* Task objective: An exact copy of the data is required; the images should not appear in it.

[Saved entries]
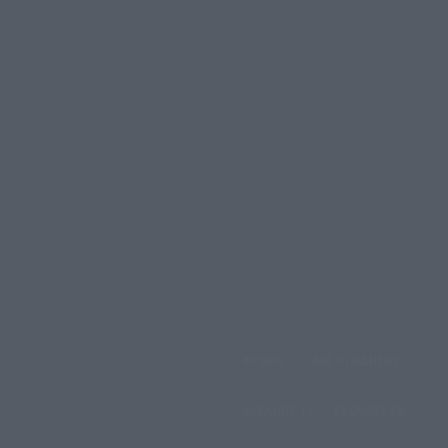
ΑΡΧΙΚΗ
ΟΛΕΣ ΟΙ ΕΙΔΗΣΕΙΣ
έμπτη, 6 Αυγούστου, 2026
ΑΧΕΛΩΟΣ TV
ΑΧΕΛΩΟΣ FM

* Result of this exercise:
ΑΡΧΙΚΗ
ΟΛΕΣ ΟΙ ΕΙΔΗΣΕΙΣ
έμπτη, 6 Αυγούστου, 2026
ΑΧΕΛΩΟΣ TV
ΑΧΕΛΩΟΣ FM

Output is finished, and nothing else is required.